Jawaban Hikmatul Masya’iyyah (Peripatetik)
Kaum filosof Masya’iyyah,
seperti Ibn Sina, punya pendapat lain, walaupun sama-sama menganggap tinggi
logika Yunani. Tuhan itu ada dan Sifat-Sifat-Nya juga ada. Hanya saja keberadaan
Dzat Tuhan berbeda dengan keberadaan Sifat-Sifat Tuhan. Dzat atau substansi,
Keberadaan atau eksistensi Tuhan bersifat primer, sedangkan yang keberadaan
Sifat-Sifat Tuhan, termasuk esensi-Nya bersifat sekunder. Tak terbayangkan yang
kedua tanpa yang pertama. Sebaliknya tidak demikian. Jadi, Eksistensi Ilahi
mendahului Esensi-Nya. Dalam bahasa ilmu Kalam, Dzat mendahului Sifat. Dzat dan
Sifat, sama-sama merupakan realitas yang nyata. Begitulah pandangan mazhab
Peripatetisme Islam atau Hikmatul Masya’iyyah yang ditegakkan para pendirinya
dengan menggunakan nalar rasional terhadap konsep-konsep intelektual. Berbeda
dengan ontologi Kalam yang hanya memahami dua realitas, Yang Mutlak dan yang
Nisbi, para filosof mengakui adanya perjenjangan diskrit antara keduanya
seperti kaum Neo-Platonis.
Jawaban Hikmatul Wahdatiyah
Akan tetapi para ahli sufi
aliran wujudiyah, misalnya Ibn Arabi, yang berlawanan dengan pandangan para
filosof. Katanya, wujud itu hanya satu, yaitu Tuhan. Benda-benda lain tak punya
wujud apa lagi sifat-sifatnya. Sedangkan Sifat-Sifat Tuhan yang mereka sebut
a’yan tsabitah (realitas-realitas tetap) itu adalah bentuk-bentuk dalam
pengetahuan-Nya. Sebenarnya, a’yan tsabitah itu juga dikenal oleh para
pemikir lainnya di kalangan muslim dan non-muslim. Kaum mutakalimun menyebutnya
ma’lumat (yang diketahui) dan kaum falasifah menyebutnya sebagai mahiyyat
(quidditas, ke-apa-an atau esensi). Aristoteles menyebutnya morphe
(bentuk-bentuk) dan gurunya, Plato, menyebutnya eidos (ide-ide). Bagi Ibn
Arabi, apa yang kita hadapi sebagai benda-benda fisik itu tak lain dari
bayangan realitas-realitas tetap itu. Inilah pandangan irfan Wahdatul Wujud
alias kesatuan Realitas. Dalam pandangan ini Wujud atau eksistensi mendahului
mahiyyat atau esensi. Para arifin ini mencurigai penggunakan rasio atau aql,
sebagai gantinya mereka menggunakan intuisi atau pengalaman batin mengenai
realitas sebagai sumber utama pengetahuannya. Di samping dari pengalaman mistik
mereka, mereka meyimpulkan adanya jenjang realitas dan kesadaran yang bersifat
diskrit.
Jawaban Hikamatul Isyraqiyah
Seorang sufi lainnya dari
Persia, Syihabuddin Suhrawardi yang juga seorang kritikus tajam filsafat Ibn
Sina, berusaha mengekspresikan pengalaman kesatuan mistiknya dalam pandangan
yang sama sekali lain. Katanya, wujud, alias eksistensi, hanya ada dalam
pikiran manusia. Yang benar-benar ada hanyalah esensi-esensi itu yang tak lain
dari pada bentuk-bentuk cahaya dari Maha Cahaya yang tak lain dari pada Tuhan.

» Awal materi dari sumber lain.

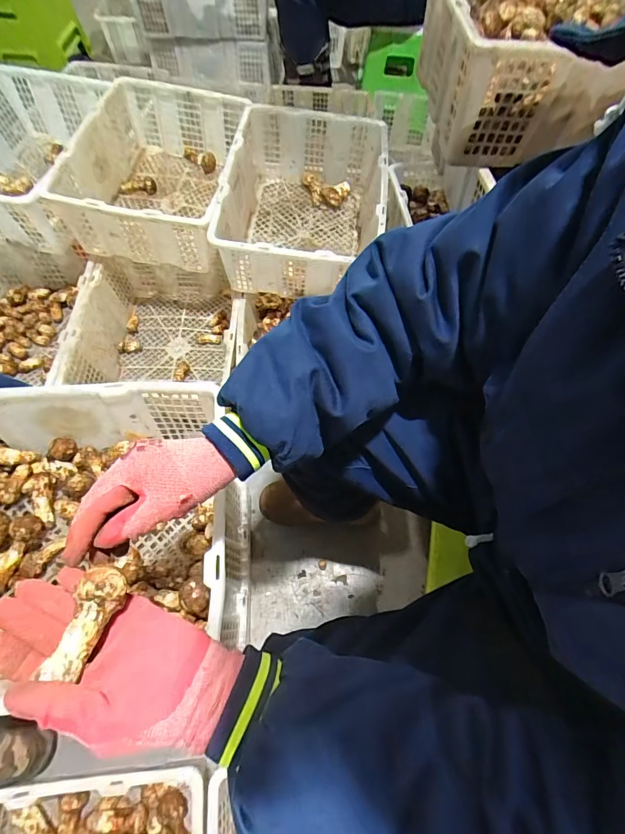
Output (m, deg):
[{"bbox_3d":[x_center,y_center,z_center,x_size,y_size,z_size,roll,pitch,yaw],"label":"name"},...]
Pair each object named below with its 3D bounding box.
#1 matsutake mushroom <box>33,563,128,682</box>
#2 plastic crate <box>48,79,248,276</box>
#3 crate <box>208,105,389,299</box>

Cahaya itu Satu dan benda-benda yang banyak lagi berbeda-beda itu hanyalah
gradasi intensitasnya atau kebenderangannya. Dalam pandangan metafisika cahaya
Persia ini, wujud bersifat sekunder, dan sifat-sifat atau esensi bersifat
primer. Dalam bahasa filosofis, ini berarti esensi lebih fundamental atau
mendahului, secara logis, eksistensi. Inilah pandangan filsafat iluminasionisme
alias Hikmatul Isyraqi. Suhrawardi, pendiri mazhab Isyraqiyah, mengambil
kesimpulannya melalui suatu penelitian filosofis yang menggabungkan metode
intuitif mistikus dengan metode rasional filosofis sebagai pelengkapnya.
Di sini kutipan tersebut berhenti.